It’s 2020


I have to say, i didn’t really think this would be where my life would take me. If you’d asked me 10 years ago where I’d be living, I would have said Europe somewhere. 10 years ago I was living in Austin and had been accepted into Eindhoven University of Technology. I was excited about a new adventure. I was dating my now wife at the time. We had grand plans for what we were going to be doing.

Now, I live in Portland. I’ve been struggling with a plethora of allergies that range from mostly benign to causing asthmatic attacks and anaphylactic shock. Last night was a case where I couldn’t even engage properly with my friends because of allergies to cats and pine trees. To say I’m struggling with this is an understatement. Some days goes by where I’m feeling great and that it’s easy. Other days I feel like I’m at the edge of going to the ER again.

I look at the decisions of how I’ve gotten to where I am and there’s probably not a lot I could have done to avoid these allergies. But in terms of the rest of my life. I do feel like I’ve been drifting for a few years. Just letting events happen around me and push me forward. I haven’t been driving towards anything. I don’t know what I should be driving towards.

Thinking back to ten years ago, I had goals. I had something to strive for. Get a degree to get into the policy game so i can do work to effect change. That didn’t happen. Instead I simply took the first job I could after graduating (when I moved back to the states). I was excited about the company, but not really the work. It felt like I just threw a way a lot of the education I had struggled for, just so I could work. I’ve continued to do this to some extent at the next two jobs. In my current job, I’m excited about the products, wireless speakers, but I’m disappointed in my leadership’s embrace of Agile ideals. So that’s a struggle at times.

Despite three years of therapy, I’m still depressed. I’m not sure where to go or what to do about it.

One small goal I have for this year is to get back on here and writing. I plan to write 1-4 posts a month. Something to keep me thinking. I haven’t really been thinking critically about things much this past year.

## Tasks to perform
A) In the 2020 passage, how many posts a month does the writer plan to write?
B) Update the 2020 passage from "Thinking back to" up to and including "do about it.", replacing "wireless speakers" with "electric bicycles".

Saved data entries
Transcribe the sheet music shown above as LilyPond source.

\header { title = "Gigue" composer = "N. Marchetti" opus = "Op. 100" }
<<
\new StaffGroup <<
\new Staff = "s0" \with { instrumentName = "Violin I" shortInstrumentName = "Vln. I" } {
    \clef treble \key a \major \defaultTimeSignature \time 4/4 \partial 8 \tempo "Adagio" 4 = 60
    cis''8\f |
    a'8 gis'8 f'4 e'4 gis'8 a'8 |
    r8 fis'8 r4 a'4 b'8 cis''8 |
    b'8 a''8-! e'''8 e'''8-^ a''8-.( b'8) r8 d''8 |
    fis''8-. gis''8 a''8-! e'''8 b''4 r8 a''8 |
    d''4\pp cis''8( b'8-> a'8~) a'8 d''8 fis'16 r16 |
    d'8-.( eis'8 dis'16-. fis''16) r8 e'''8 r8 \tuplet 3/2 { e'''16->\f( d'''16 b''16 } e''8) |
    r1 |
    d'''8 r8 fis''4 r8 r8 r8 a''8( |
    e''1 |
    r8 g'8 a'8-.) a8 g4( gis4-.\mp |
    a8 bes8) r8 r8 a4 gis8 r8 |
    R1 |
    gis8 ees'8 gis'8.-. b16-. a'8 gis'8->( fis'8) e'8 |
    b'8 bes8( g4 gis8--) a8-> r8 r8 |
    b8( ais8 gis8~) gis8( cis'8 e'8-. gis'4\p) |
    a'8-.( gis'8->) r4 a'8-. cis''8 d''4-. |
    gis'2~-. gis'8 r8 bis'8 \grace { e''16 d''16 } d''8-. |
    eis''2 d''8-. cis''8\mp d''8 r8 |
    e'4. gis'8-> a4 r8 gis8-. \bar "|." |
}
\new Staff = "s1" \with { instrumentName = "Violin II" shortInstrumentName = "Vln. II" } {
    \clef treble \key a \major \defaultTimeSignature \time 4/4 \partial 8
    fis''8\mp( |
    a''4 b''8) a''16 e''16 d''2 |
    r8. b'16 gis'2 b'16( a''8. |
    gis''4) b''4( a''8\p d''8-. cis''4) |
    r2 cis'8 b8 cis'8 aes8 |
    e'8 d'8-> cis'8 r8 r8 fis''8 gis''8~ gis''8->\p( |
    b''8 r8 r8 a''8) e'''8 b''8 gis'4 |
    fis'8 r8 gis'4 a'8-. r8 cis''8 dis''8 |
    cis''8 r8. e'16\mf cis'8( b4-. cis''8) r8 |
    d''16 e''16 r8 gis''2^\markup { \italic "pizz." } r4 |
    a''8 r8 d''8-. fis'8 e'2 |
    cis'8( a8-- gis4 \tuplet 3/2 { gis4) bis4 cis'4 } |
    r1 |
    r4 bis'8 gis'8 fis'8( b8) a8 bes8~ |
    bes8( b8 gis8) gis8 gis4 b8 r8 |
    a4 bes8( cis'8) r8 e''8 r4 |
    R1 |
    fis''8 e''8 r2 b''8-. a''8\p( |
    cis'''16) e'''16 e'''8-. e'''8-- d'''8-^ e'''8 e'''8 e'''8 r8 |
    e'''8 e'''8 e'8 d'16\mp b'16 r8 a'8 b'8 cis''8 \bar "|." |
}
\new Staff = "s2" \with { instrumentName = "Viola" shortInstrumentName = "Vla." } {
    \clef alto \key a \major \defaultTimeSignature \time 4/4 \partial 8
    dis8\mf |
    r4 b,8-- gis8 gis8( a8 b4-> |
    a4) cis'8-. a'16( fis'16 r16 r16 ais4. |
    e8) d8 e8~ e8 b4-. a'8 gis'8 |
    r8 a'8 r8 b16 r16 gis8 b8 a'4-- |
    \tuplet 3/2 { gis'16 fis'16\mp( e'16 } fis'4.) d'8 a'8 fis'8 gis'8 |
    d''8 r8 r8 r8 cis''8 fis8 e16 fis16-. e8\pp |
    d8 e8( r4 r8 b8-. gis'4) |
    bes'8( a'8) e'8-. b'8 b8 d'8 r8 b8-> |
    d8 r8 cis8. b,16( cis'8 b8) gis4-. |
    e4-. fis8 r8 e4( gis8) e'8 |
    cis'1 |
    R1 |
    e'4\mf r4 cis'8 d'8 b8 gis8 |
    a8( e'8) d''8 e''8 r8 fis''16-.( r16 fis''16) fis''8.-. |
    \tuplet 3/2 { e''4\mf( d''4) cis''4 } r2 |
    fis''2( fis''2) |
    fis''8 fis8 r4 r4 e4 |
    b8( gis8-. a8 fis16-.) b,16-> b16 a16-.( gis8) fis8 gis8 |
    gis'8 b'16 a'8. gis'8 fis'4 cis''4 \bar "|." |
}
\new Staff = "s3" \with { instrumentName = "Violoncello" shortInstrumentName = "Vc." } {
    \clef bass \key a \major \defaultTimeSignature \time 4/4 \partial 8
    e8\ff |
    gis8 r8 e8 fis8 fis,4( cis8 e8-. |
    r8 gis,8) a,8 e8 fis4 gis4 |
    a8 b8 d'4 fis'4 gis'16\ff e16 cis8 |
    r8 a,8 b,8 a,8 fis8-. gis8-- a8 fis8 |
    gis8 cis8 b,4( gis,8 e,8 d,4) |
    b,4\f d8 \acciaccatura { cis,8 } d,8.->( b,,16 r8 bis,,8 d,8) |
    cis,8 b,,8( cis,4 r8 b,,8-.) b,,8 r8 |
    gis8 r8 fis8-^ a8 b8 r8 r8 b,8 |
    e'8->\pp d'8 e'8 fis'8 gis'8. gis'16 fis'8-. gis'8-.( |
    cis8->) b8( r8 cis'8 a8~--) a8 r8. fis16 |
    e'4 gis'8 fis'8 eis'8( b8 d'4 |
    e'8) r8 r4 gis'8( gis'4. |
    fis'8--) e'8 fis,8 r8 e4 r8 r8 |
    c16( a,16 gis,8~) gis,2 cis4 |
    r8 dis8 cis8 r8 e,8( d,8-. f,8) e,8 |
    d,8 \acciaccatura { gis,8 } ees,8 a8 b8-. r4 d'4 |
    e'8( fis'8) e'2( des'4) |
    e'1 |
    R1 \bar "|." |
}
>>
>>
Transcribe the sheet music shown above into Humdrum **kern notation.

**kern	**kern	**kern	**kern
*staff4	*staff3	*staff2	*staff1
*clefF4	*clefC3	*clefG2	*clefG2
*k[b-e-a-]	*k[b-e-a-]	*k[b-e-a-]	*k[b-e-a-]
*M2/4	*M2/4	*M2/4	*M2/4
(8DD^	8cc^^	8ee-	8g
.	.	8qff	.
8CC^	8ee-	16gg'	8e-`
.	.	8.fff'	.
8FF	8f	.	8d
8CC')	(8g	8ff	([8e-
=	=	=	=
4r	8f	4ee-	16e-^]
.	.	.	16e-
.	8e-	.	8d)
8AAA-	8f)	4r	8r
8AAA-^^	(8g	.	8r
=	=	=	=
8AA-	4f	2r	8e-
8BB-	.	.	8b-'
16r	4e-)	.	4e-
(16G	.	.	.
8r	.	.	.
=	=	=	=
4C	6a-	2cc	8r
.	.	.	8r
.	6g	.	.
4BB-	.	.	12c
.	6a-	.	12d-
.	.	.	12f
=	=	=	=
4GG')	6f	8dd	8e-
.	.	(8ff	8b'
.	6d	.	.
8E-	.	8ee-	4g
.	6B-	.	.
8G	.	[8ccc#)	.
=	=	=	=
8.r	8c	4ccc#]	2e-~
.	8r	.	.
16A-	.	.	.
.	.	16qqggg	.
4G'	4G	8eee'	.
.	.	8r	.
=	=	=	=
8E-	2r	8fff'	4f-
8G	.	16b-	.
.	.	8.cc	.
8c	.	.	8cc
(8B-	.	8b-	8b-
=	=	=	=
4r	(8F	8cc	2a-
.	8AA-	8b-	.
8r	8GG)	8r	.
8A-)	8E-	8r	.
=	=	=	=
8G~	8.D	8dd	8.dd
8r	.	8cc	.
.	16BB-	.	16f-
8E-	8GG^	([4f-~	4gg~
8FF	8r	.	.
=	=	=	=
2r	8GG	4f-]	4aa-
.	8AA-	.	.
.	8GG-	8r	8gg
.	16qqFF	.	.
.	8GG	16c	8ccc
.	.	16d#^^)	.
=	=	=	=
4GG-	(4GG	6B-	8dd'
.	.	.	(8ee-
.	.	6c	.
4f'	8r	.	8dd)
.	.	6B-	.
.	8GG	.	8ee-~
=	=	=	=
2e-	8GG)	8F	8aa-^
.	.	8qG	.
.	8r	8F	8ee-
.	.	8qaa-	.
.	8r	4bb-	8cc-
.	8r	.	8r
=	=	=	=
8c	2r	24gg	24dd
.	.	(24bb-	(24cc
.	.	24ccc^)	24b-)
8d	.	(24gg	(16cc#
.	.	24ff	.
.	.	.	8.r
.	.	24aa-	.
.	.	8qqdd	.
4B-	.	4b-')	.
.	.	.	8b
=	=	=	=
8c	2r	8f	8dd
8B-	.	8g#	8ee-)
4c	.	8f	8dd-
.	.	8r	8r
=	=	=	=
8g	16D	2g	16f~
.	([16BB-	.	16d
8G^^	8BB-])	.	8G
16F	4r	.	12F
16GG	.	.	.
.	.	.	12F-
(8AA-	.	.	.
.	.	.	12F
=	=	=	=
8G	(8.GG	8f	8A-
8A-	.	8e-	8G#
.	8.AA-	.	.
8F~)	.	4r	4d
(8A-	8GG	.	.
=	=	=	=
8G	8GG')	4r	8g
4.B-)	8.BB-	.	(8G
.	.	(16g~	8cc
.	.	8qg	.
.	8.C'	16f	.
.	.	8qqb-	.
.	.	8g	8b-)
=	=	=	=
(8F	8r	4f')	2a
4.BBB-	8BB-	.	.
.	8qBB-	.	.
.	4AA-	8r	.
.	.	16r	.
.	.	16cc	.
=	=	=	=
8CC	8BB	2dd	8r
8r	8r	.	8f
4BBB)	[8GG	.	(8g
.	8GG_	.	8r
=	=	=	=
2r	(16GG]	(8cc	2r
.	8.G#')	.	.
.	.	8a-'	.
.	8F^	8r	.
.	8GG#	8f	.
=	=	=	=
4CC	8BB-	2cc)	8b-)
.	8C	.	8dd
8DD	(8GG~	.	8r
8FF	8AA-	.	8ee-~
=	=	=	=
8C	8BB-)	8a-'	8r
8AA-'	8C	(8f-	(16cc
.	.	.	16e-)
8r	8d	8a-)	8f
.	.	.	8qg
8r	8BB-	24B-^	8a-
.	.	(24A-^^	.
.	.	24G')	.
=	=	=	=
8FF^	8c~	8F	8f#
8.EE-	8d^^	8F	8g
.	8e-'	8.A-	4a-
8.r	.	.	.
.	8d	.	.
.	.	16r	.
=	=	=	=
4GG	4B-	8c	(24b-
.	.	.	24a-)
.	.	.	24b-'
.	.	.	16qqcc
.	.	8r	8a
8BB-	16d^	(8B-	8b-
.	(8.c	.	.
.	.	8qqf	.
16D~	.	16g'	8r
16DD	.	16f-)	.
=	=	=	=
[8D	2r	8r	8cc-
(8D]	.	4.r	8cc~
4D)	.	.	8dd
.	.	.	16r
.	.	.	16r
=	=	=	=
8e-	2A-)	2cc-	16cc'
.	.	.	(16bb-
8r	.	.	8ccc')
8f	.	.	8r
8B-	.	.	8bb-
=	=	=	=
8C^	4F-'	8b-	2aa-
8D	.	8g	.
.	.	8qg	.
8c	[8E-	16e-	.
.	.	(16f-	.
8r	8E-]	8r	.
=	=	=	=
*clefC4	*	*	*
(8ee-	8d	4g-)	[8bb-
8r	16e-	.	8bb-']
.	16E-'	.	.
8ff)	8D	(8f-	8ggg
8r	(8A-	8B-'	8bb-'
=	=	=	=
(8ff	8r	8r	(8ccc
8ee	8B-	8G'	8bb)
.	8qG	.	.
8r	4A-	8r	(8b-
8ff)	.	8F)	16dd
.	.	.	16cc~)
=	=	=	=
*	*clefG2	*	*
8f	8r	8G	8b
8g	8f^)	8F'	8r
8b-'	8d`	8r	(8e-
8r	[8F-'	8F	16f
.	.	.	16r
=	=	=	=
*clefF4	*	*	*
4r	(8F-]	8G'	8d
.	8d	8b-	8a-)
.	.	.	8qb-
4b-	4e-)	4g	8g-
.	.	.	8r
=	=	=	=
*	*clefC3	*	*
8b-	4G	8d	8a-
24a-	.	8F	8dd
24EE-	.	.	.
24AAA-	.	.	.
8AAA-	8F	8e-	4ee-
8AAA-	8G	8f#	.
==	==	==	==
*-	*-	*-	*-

## List of answers
A) The writer plans to write 1-4 posts a month.

B)
Thinking back to ten years ago, I had goals. I had something to strive for. Get a degree to get into the policy game so i can do work to effect change. That didn’t happen. Instead I simply took the first job I could after graduating (when I moved back to the states). I was excited about the company, but not really the work. It felt like I just threw a way a lot of the education I had struggled for, just so I could work. I’ve continued to do this to some extent at the next two jobs. In my current job, I’m excited about the products, electric bicycles, but I’m disappointed in my leadership’s embrace of Agile ideals. So that’s a struggle at times.

Despite three years of therapy, I’m still depressed. I’m not sure where to go or what to do about it.